▸ **What the exercise asks**: With the pictures removed, set down all of the entries below exactly.
================================
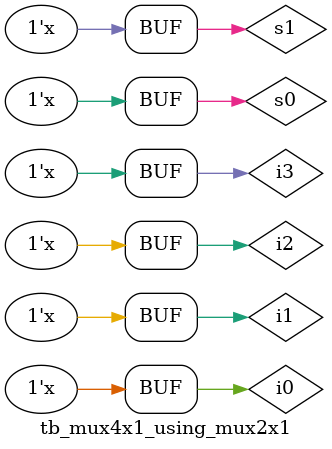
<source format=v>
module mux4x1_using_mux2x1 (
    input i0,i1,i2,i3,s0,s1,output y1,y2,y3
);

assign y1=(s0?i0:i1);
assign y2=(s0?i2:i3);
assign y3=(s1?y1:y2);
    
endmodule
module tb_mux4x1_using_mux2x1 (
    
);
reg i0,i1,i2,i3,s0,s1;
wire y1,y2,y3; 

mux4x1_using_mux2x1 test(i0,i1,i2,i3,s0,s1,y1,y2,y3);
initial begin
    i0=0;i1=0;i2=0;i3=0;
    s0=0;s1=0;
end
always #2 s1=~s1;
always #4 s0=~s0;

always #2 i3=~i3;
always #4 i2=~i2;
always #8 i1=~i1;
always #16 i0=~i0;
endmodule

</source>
================================
▸ **Answer area**:
<source format=v>
module mux4x1_using_mux2x1 (
    input i0,i1,i2,i3,s0,s1,output y1,y2,y3
);

assign y1=(s0?i0:i1);
assign y2=(s0?i2:i3);
assign y3=(s1?y1:y2);
    
endmodule
module tb_mux4x1_using_mux2x1 (
    
);
reg i0,i1,i2,i3,s0,s1;
wire y1,y2,y3; 

mux4x1_using_mux2x1 test(i0,i1,i2,i3,s0,s1,y1,y2,y3);
initial begin
    i0=0;i1=0;i2=0;i3=0;
    s0=0;s1=0;
end
always #2 s1=~s1;
always #4 s0=~s0;

always #2 i3=~i3;
always #4 i2=~i2;
always #8 i1=~i1;
always #16 i0=~i0;
endmodule

</source>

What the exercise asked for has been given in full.